What is asked — In the passage on shared ontologies below, what does the abbreviation SUO stand for?

Extract to read —

■ ■ ■

A SUO is something that was talked about quite a bit a year or two ago but seems to be fading a bit of late. SUO stands for "Shared Upper Level Ontology" and represents a baseline of sorts for complex semantic mapping activities. The problem I noticed immediately with the concept was two-fold:
1 - High level taxonomies are extremely useful in situations where an organization (or shared community) has the ability to manage it strictly. For example, there is essentially one shared interpretation of the Animal "Kingdom" originally proposed by Linneaus in the 1700s. However once you move from universal consensus to competing interpretations things start to get complicated. How many official variations of English dialects could be recognized as SUOs and how might they relate to an "Oxford" version?

■ ■ ■

Collected data —
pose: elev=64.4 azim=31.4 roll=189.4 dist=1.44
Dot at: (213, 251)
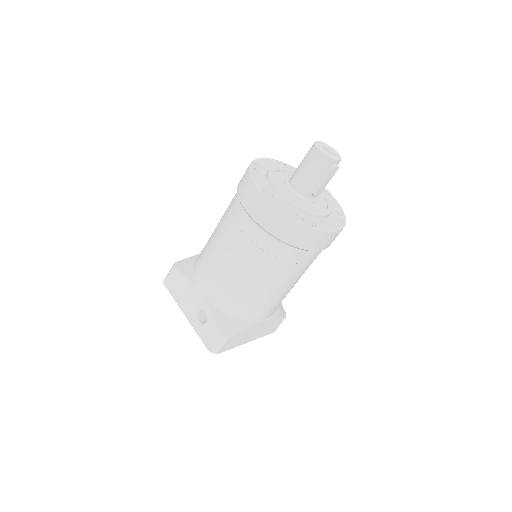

■ ■ ■

Exercise solution — Shared Upper Level Ontology